I will continue to wonder what would’ve happened if America had an alternative way to reject corporate politics while also standing on the side of inclusion, equality, human dignity, and workers’ rights.

The Growing Progressive Wing

We took the scenic route in getting to the root of why Saturday’s meeting meant something, but I think it’s important to acknowledge what motivates progressives and how that will impact our future.

Going into this blind, I had no idea what to expect. I was even nervous about attending. Like I have thought about politics most of my life: “I don’t know enough to participate – I have no business butting in there. I haven’t earned the right to be at the table.”

Not only was I wrong, but I was reminded of the lessons I learned while participating in the delegate selection and convention earlier in the year. This is a party of regular people, and a whole lot of them are just like you; maybe not a seasoned political veteran, but fired up and ready to go.

Saturday’s agenda included a preliminary meeting to gauge interest in a new Progressive Caucus, as well as a meeting and executive board vote in the existing Women’s Caucus. Both meetings were packed.

The vote for the leadership of the Women’s Caucus drew so many participants, there were people standing in the doorway who couldn’t fit into the room. A slate full of newcomers was voted in, largely by people who had met through work on the primary election and maintained that network. The Progressive Caucus planning meeting, whose organizers didn’t know what to expect in the way of involvement, collected 81 people on the sign-in sheet. The idea of an Environmental Caucus was hatched and work on that has started.

One of the people in the Progressive Caucus meeting, Stephen Webber, was later voted Chair of the Missouri Democratic Party.

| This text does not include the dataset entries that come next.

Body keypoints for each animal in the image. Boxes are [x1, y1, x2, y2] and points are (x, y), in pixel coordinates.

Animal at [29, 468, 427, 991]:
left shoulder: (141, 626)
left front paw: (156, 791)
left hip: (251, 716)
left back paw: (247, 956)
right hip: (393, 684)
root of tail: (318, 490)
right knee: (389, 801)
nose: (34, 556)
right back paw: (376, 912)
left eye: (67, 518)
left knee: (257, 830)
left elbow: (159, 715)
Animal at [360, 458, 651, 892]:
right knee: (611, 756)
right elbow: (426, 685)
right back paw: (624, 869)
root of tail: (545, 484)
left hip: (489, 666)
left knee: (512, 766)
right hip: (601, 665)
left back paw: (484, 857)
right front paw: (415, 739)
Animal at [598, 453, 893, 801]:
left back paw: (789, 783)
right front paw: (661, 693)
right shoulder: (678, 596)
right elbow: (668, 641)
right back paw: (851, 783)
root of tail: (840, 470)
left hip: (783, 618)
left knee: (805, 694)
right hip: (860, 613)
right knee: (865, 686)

Another, Genevieve Williams, was voted Vice Chair.

In light of the history that got us here, this doesn’t feel like a fluke. It feels like a progressive revival, sparked for some of us by Bernie, but an inevitability in the broader scope of political evolution in this country. We know that shying away from progressive values has not served Democrats well. Justice, equality, and a living wage for every worker are goals we should state boldly and proudly.

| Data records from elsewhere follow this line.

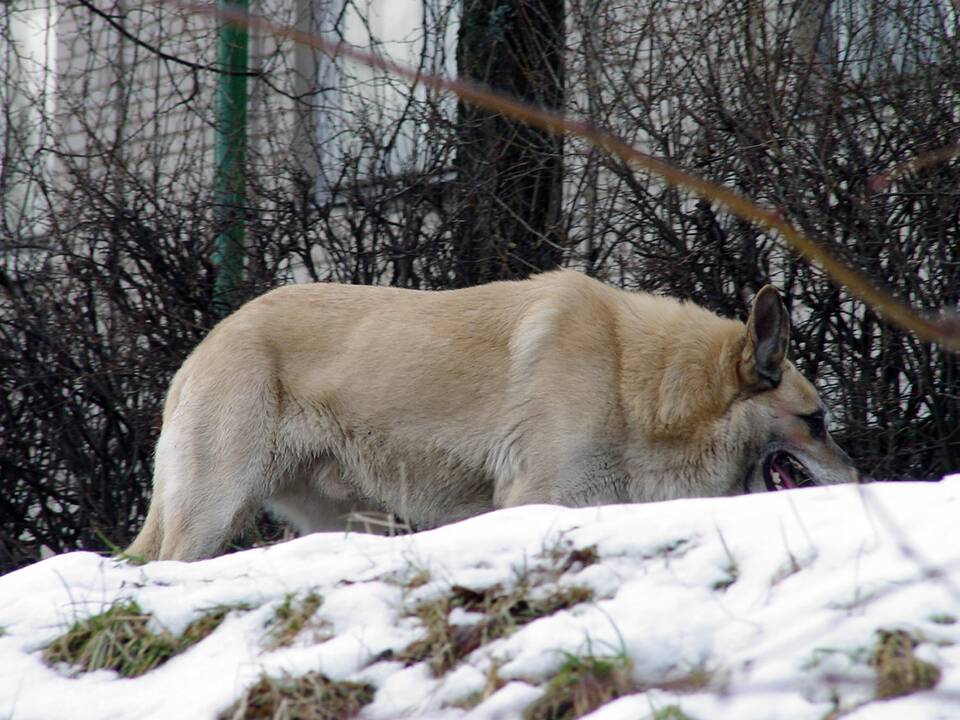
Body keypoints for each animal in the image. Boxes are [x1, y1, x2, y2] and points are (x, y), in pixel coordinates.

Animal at [125, 272, 856, 564]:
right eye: (816, 421)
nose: (860, 482)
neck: (641, 383)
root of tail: (202, 350)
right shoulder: (534, 500)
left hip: (353, 521)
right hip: (211, 516)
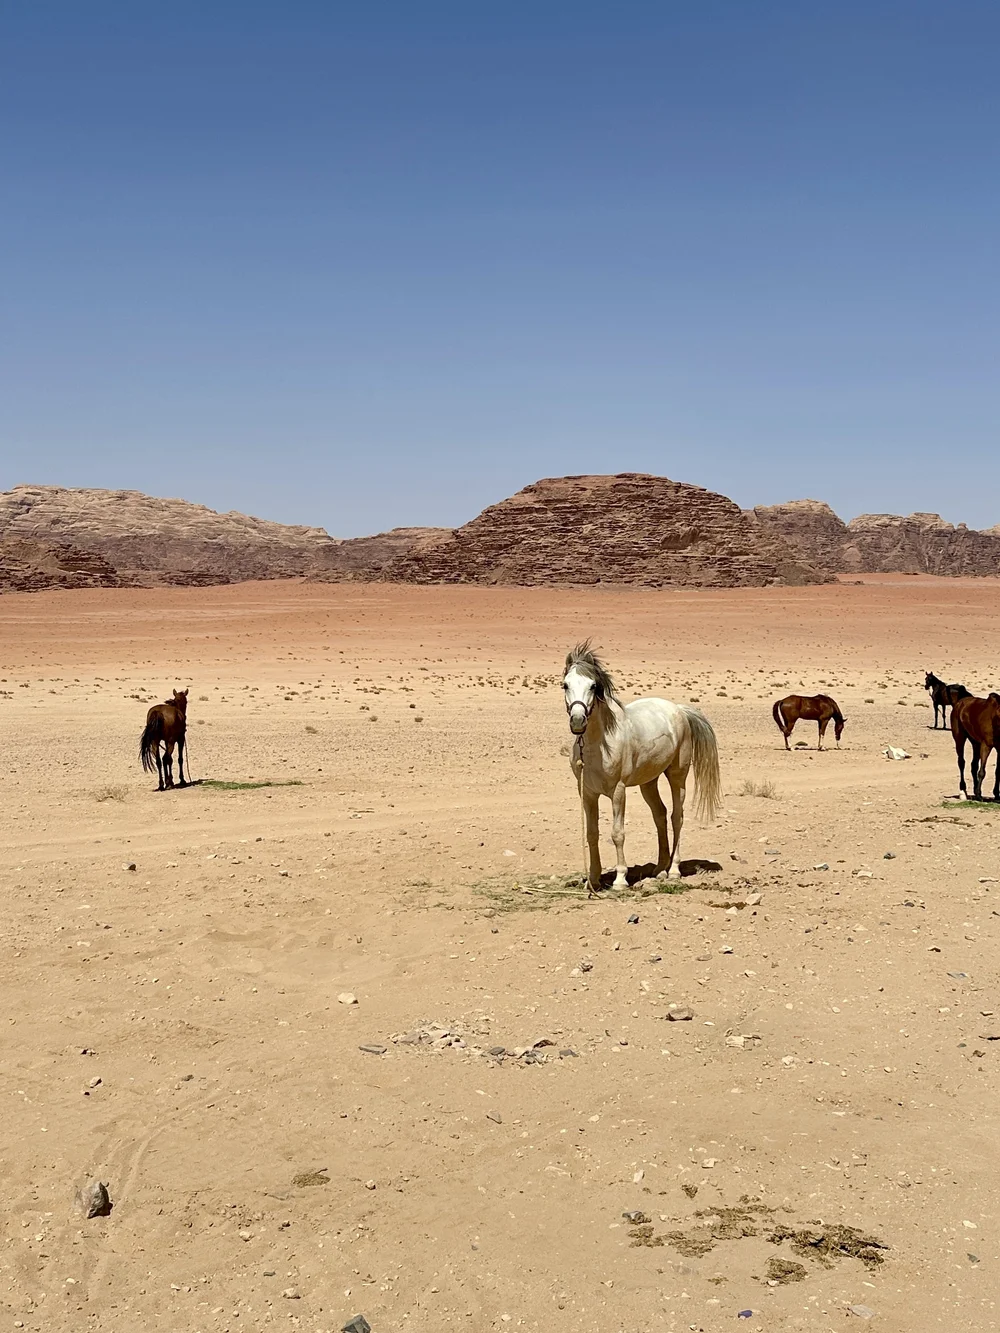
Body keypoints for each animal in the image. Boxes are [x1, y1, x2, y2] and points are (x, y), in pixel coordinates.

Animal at [563, 643, 721, 894]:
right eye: (565, 684)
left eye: (593, 685)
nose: (578, 721)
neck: (599, 745)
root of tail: (679, 709)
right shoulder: (587, 793)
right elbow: (592, 833)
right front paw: (594, 880)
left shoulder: (618, 791)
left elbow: (617, 834)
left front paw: (620, 879)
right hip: (649, 782)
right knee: (660, 815)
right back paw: (660, 869)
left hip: (678, 776)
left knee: (677, 817)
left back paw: (674, 870)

I’ve heard that Democrats who have been participating in the state party for awhile aren’t sure what to make of the new faces. Are these new people loyal? Are they going to keep coming back? Will they do the work?

Putting in time and effort isn’t a question. Many of the people I’ve worked alongside put me to shame. I’m in awe of these amazing women and men who step up to the plate, again and again, even after a painful loss.

As for loyalty, I think blind allegiance is a relic of political history at this point. I doubt the two-party system is long for this world. Some people will start working on third parties from the ground up, which I fully support. I hope those people can also support like minds working within the Democratic Party. Because I’ve seen a lot of party-line Democrats, liberals, leftists, progressives, and socialists arguing about who’s moving forward in the most perfect way, and it’s accomplished a grand total of nothing so far.

The scorched earth in Missouri left few victors and no undamaged egos. Those politicians still standing face an uphill battle and are in desperate need of help. And now there many voters who are completely finished with the two-party system, even with the option to transform how we approach economic and racial equity within it.

In light of all of this, Progressive Dems are throwing up a big, tattered, dusty, tent and including anyone who wants to come on in and get to work. For those who hope to impact the elections in 2018 and 2020, there is an outlet for you in the Democratic Party.